Il recupero degli oggetti in Ferro Battuto

Anche in questo posto vorrei soffermarmi maggiormente sulla necessità che spesso porta a recuperare un oggetto in ferro battuto come ad esempio un antico tavolo oppure una lampada.

Nel mio precedente articolo avevo parlato dell'aspetto relativo alla pulizia di un oggetto in ferro battuto ed alla sua manutenzione. Oggi vorrei soffermarmi un pò di più sulle tecniche principali di recupero vero e proprio di un oggetto in ferro battuto che alle volte viene buttato senza sapere che è possibile recuperarlo e riutilizzarlo come arredamento di design.
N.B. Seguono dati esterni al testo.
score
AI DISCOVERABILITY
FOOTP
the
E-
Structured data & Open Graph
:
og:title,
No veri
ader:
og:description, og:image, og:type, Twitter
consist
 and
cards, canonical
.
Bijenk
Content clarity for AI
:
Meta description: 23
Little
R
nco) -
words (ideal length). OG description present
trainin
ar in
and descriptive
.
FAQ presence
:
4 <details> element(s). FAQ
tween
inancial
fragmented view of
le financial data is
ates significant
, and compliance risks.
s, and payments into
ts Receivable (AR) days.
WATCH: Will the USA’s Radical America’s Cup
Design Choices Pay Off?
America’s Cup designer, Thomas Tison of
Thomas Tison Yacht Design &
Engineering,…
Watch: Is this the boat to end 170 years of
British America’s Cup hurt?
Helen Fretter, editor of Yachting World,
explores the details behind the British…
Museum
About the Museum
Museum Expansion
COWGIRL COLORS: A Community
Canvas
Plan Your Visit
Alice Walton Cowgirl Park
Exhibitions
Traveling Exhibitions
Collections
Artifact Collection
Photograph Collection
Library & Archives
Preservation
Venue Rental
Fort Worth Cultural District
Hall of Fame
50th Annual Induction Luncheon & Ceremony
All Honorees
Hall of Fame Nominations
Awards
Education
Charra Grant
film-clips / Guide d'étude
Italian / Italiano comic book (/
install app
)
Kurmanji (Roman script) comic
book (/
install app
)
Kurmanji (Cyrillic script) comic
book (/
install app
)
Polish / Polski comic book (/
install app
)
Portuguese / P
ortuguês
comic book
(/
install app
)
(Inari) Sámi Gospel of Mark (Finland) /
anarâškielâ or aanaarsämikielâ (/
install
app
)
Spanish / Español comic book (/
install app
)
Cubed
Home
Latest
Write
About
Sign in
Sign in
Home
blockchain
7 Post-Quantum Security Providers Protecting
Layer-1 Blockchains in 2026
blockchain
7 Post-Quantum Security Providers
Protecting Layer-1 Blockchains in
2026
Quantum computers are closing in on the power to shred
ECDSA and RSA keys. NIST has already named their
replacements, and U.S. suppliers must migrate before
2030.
I fattori che intervengono nel processo corrosivo principalmente sono:

− umidità relativa
− temperatura dell’aria
− natura del materiale
− proprietà fisiche del materiale
− possibilità di un attacco galvanico

In genere si eseguono tre tipi di operazioni per il recupero dei materiali in ferro battuto:

1) Pulizia mediante spazzole di ferro o dischi abrasivi e sverniciatura con solventi o
cartavetro.
2) Trattamento protettivo con prodotti antiruggine coprenti o trasparenti a seconda
dell’effetto finale che si vuole ottenere.
3) Verniciatura con smalti o oli.

Il restauro di un oggetto in ferro colpito da ruggine può avvenire scegliendo tra diverse tecniche a seconda del tipo di degrado:

1. oggetti seriamente corrosi:
in questo caso si applica un procedimento detto di “stabilizzazione” che serve a fermare il processo di corrosione in atto.
Si agisce con un cannello scaldando il ferro e sfogliando le parti più corrose. Questo procedimento può
anche avvenire con l’impiego di acidi, che rimuovono le parti incoesive e lasciano il ferro pulito.

2. oggetti solo parzialmente arrugginiti o macchiati da tracce di vernice:
Il pezzo viene pulito con acetone e lasciato a bagno con acido fosforico. Si asporta poi la ruggine con una spazzola metallica.

3. oggetti di ferro temprato o combinato con altri metalli: si usa la tecnica “al tannino” che consiste nel pulire il ferro con una spazzola metallica impregnata di acqua distillata, alcol e tannino (estratto vegetale usato per la concia delle pelli).

4. oggetti con una superficie di ferro liscia o levigata con macchie isolate di ruggine o vernice:
queste impurità possono essere pulite con petrolio raffinato.

Anche in questi casi il procedimento di recupero può essere più o meno lungo a seconda dello stato dell'oggetto che vogliamo recuperare. Ad ogni modo se non si dispone dei materiali elencati per il recupero o della padronanza delle tecniche di recupero del ferro battuto è sempre possible affidarsi ad un fabbro esperto, che può riconsegnarci il nostro amato oggetto in ferro battuto in perfetto stato come se fosse nuovo.